Home Regional Khawatir Banjir Susulan, Seratusan Orang di Cilacap Bertahan di Pengungsian

Khawatir Banjir Susulan, Seratusan Orang di Cilacap Bertahan di Pengungsian

1208

Cilacap, Gatra.com – Seratusan orang di Desa Mulyasari dan Mulyadadi, Kecamatan Majenang, Kabupaten Cilacap, Jawa Tengah masih bertahan di pengungsian meski banjir berangsur surut, Kamis siang (18/11/2021).

Kepala Unit Pelaksana Teknis (UPT) Badan Penanggulangan Bencana daerah (BPBD) Majenang, Edi Sapto Prihono mengatakan dikhawatirkan hujan deras kembali turun dan menyebabkan air kembali naik sehingga rumah tak bisa dihuni. Pasalnya, enam titik jebol di Sungai Cikawung dan Selokan 1 belum diperbiki.

Sebagian warga mengungsi di Balai Desa Mulyasari. Sebagian lainnya di Masjid Baiturrohman. Sementara, di Desa Mulyasari, warga mengungsi ke rumah saudara atau tetangga yang relatif aman dari rendaman.

“Kondisi air sudah mulai surut. Jumlah pengungsi di balai desa sekitar 52 orang, sementara di masjid ada 17-an. Ya sekitar 70-an,” katanya, Kamis (18/11).

Menurut dia, sejak Kamis dinihari, cuaca terang sehingga air mulai surut. Namun, jika kembali hujan deras, hampir dipastikan air akan kembali melimpas melalui titik tanggul jebol dan masuk ke permukiman dan lahan pertanian warga.

“Kalau sekarang, dari tadi pagi sampai sekarang itu surut karena terang. Nanti kalau hujan lagi ya naik lagi. Karena tanggul belum tertangani,” terangnya.

Edi Sapto Prihono menambahkan, BPBD telah mendirikan posko penanganan banjir Majenang. di posko tersebut, BPBD dan Dinas Sosial dan Dinas Kesehatan Kabupaten Cilacap juga mendirikan dapur umum untuk mencukupi kebutuhan para pengungsidan posko kesehatan.

Dia juga menyatakan logistik lain, seperti selimut, kasur lantai dan obat-obat-obatan juga telah tersedia di posko tersebut. “Kita bersinergi dengan lintas sektor dalam penanganan bencana,” kata Edi.

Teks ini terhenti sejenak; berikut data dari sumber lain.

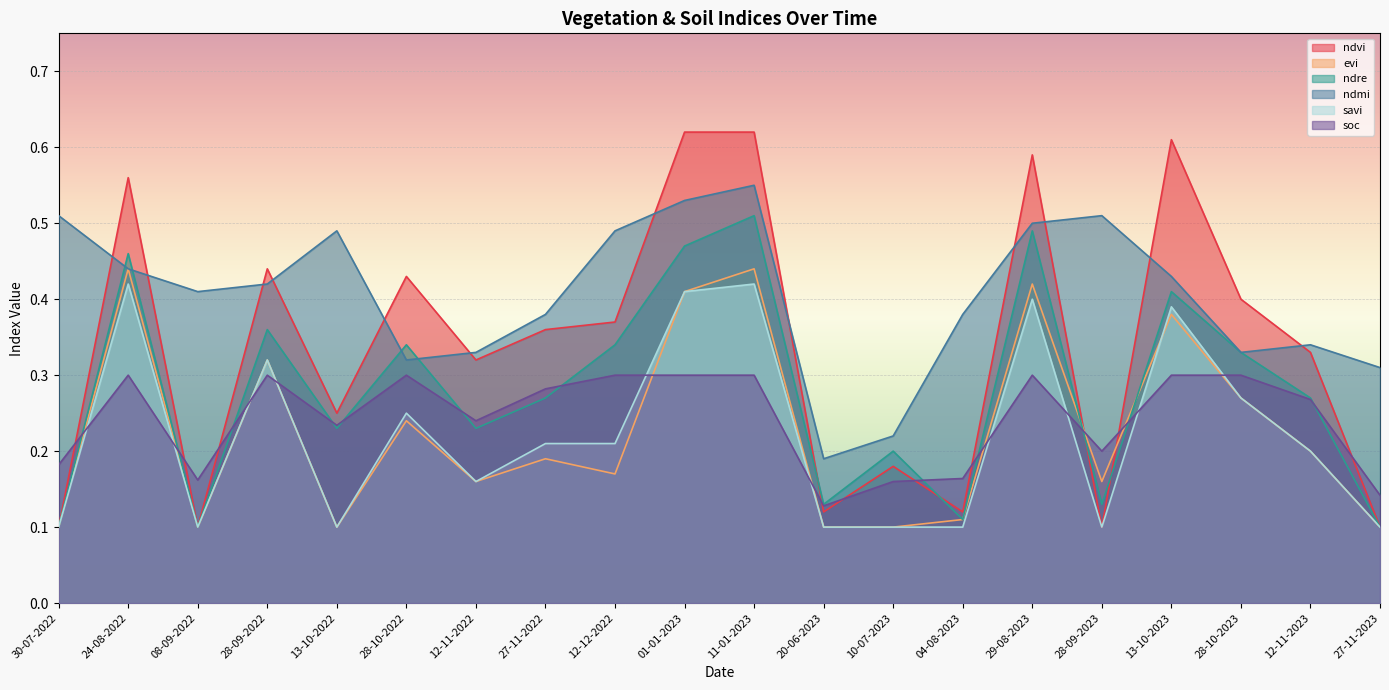

Which series changed the most between 28-10-2023 and 12-11-2023?

ndvi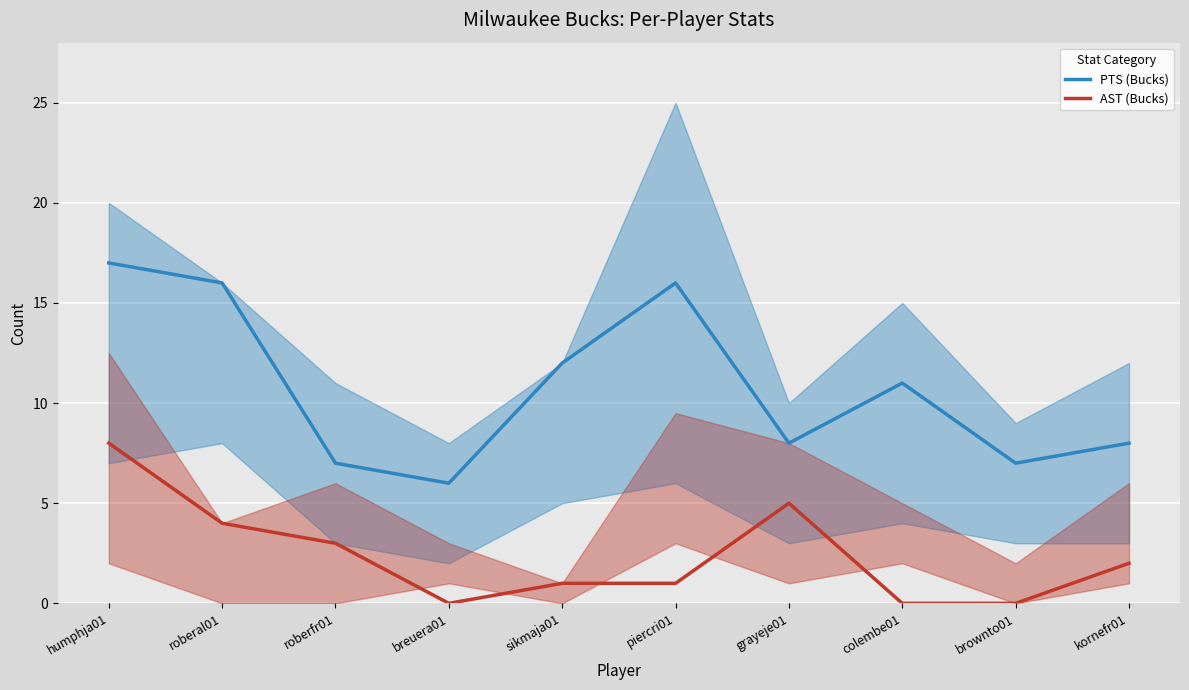

How many lines are shown in the chart?

2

Seperti diberitakan sebelumnya, sebanyak empat desa di Kecamatan Majenang, Kabupaten Cilacap, Jawa Tengah dilaporkan terendam banjir akibat jebol dan meluapnya Sungai Cikawung, Rabu (17/11).

Kepala Desa Mulyasari, Tohari mengatakan empat desa tersebut yakni, Mulyadadi, Mulyasari, Padangsari dan Pahonjean. Banjir disebabkan jebolnya dua titik tanggul di Selokan 1 dan empat titik di Sungai Cikawung.

“Yang Sungai Cikawung itu ya, memang aliran dari Karangpucung, Cimanggu, itu yang bedahan dulu, yang ada empat titik yang belum dikerjakan, nah itu sekarang imbasnya ke Mulyasari, Padangsari, Mulyadadi, Pahonjean,” katanya, Rabu (17/11).

Kata dia, akibat banjir tersebut ratusan jiwa mengungsi. Di Mulyasari sendiri, sebanyak 77 rumah terendam. Sebagian warga mengungsi ke masjid terdekat dan sebagian lainnya di Balai Desa Mulyasari.

Selain merendam permukiman penduduk, banjir juga merendam ratusan hektare sawah. Dari ratusan hektare ini, ada sekitar 10 hektare yang kini masih dalam kondisi dipanen sehingga terancam rusak akibat rendaman.